According to the excerpt, Satoshi was interested in the cypherpunk movement since he was 14 and created Bitcoin after seven failed attempts by other people. The author concluded that Satoshi succeeded because he happened to be in the right place at the right time.

After analyzing the published text, Troy Watson and his research team concluded that it might have been made by the real Satoshi, but the promised release didn’t happen. 

Other Satoshis

There are quite a few less popular theories about Satoshi’s identity. At different periods, the list of suspects included an Estonian scientist Helger Lipmaa, a Japanese mathematician Shinichi Mochizuki, and a researcher from Texas Dustin D. Trammell. 

In 2013 Israeli mathematicians suggested that Bitcoin may have been created by Ross Ulbricht, the founder of Silk Road marketplace. The theory was eventually dismissed.

The list also included big names such as Bram Cohen, the creator of BitTorrent, and Jed McCaleb of MtGox, Ripple, Stellar.

Wei Dai, the creator of the b-money concept, was also suspected of being Satoshi. The documentation for b-money published in 1998 was the first link in Bitcoin white paper. Satoshi learned about it from Adam Back and tried to contact Dai, but didn’t get a response.

The Great Conundrum

As long as there are mysteries, people will try to reveal them.
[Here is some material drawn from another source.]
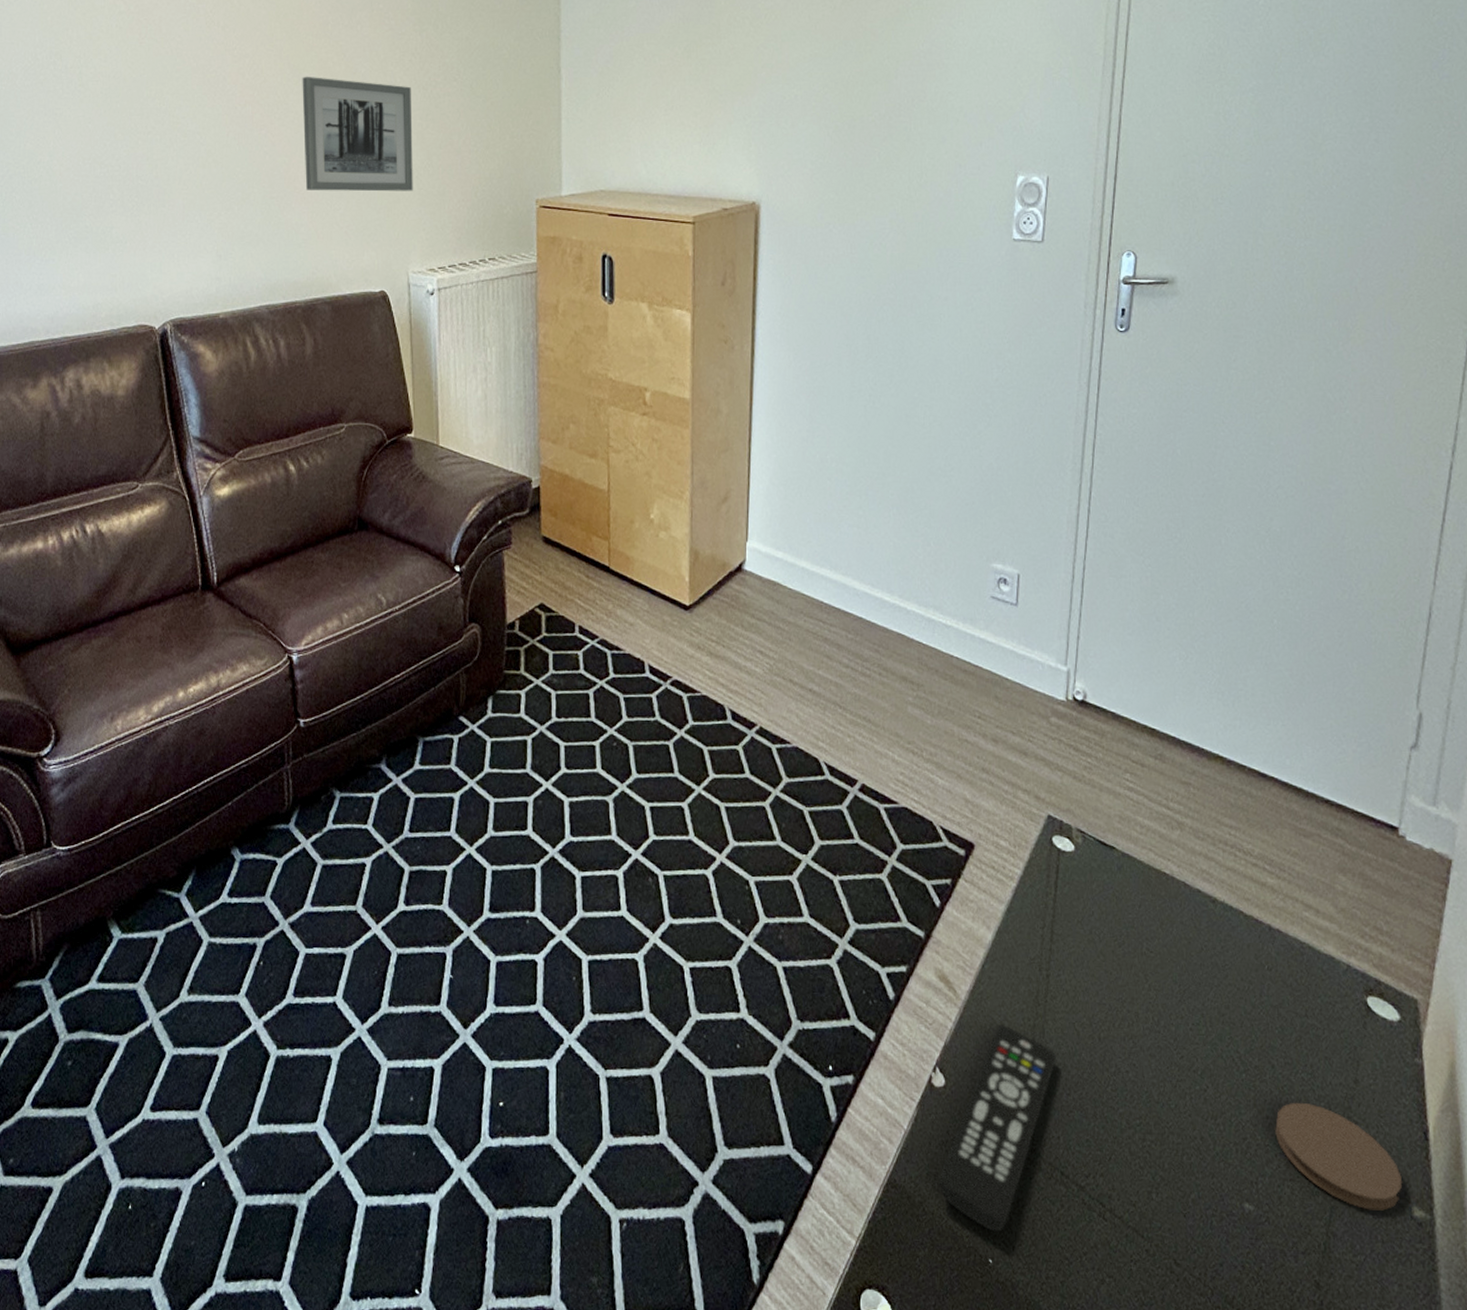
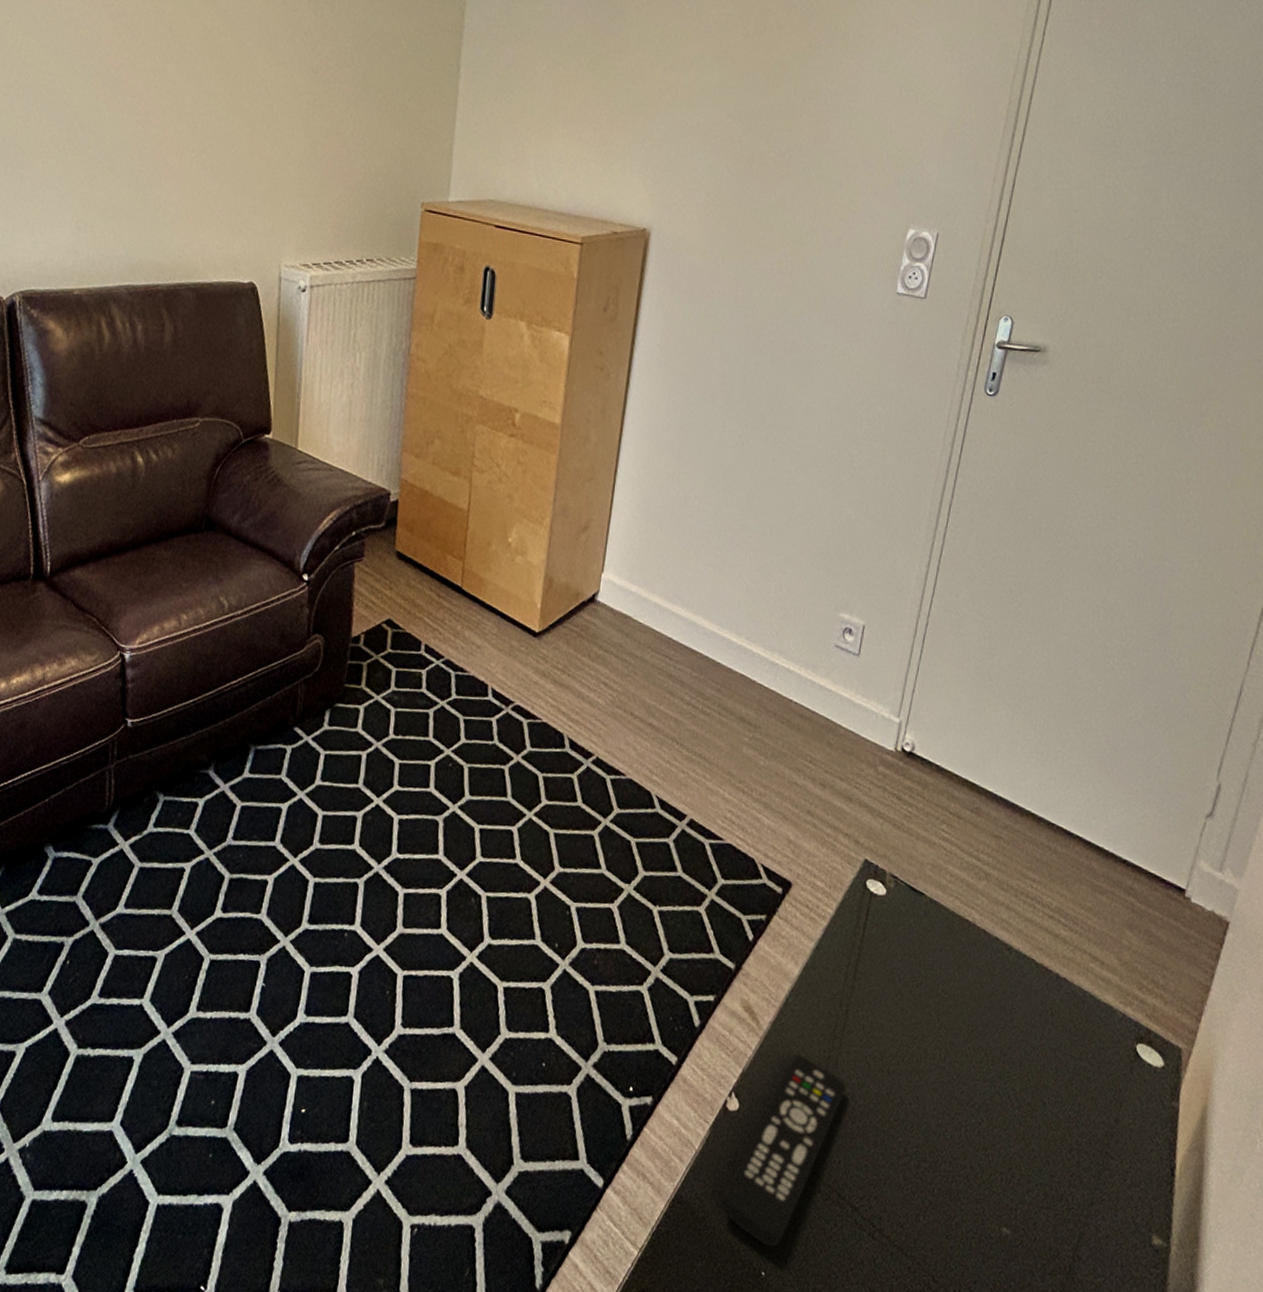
wall art: present [302,76,413,192] -> none [178,43,300,180]
coaster: present [1274,1102,1403,1211] -> none [1038,1137,1147,1238]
If Bitcoin is to become the new form of money, the questions about its creator will be as relevant as it gets. Who did it? Why? Why did they choose to disappear instead of being rich and famous?

We do not know if the real name of Satoshi Nakamoto will ever be found out by the community. But we do know that Bictoin will keep on working, whether it happens or not.

In some sense Satoshi’s disappearance is the best thing that could happen to Bitcoin, as there could be no cult of personality. All the other challenges are to be solved by the code.